Business Cycles, Trend Elimination, and the HP Filter

Abstract

We analyze trend elimination methods and business cycle estimation by data filtering of the type introduced by Whittaker (1923) and popularized in economics in a particular form by Hodrick and Prescott (1980/1997; HP). A limit theory is developed for the HP filter for various classes of stochastic trend, trend break, and trend stationary data. Properties of the filtered series are shown to depend closely on the choice of the smoothing parameter (lambda). For instance, when lambda = O(n^4) where n is the sample size, and the HP filter is applied to an I(1) process, the filter does not remove the stochastic trend in the limit as n approaches infinity. Instead, the filter produces a smoothed Gaussian limit process that is differentiable to the 4'th order. The residual 'cyclical' process has the random wandering non-differentiable characteristics of Brownian motion, thereby explaining the frequently observed 'spurious cycle' effect of the HP filter.

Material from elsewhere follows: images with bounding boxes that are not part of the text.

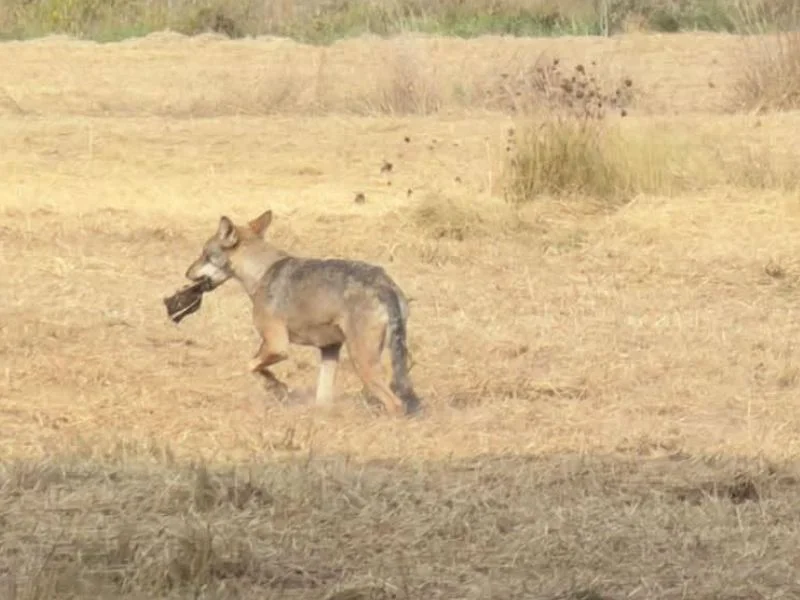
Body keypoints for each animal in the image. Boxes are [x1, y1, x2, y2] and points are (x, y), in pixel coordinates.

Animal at [184, 210, 422, 416]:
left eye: (204, 254)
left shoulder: (277, 346)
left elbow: (251, 365)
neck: (261, 271)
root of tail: (384, 285)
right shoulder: (329, 349)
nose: (187, 273)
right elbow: (320, 398)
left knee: (396, 404)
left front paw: (275, 385)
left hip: (363, 362)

On the other hand, when lambda = o(n), the filter reproduces the limit Brownian motion and eliminates the stochastic trend giving a zero 'cyclical' process. Simulations reveal that the lambda = O(n^4) limit theory provides a good approximation to the actual HP filter for sample sizes common in practical work. When it is used as a trend removal device, the HP filter therefore typically fails to eliminate stochastic trends, contrary to what is now standard belief in applied macroeconomics. The findings are related to recent public debates about the long run effects of the global financial crisis.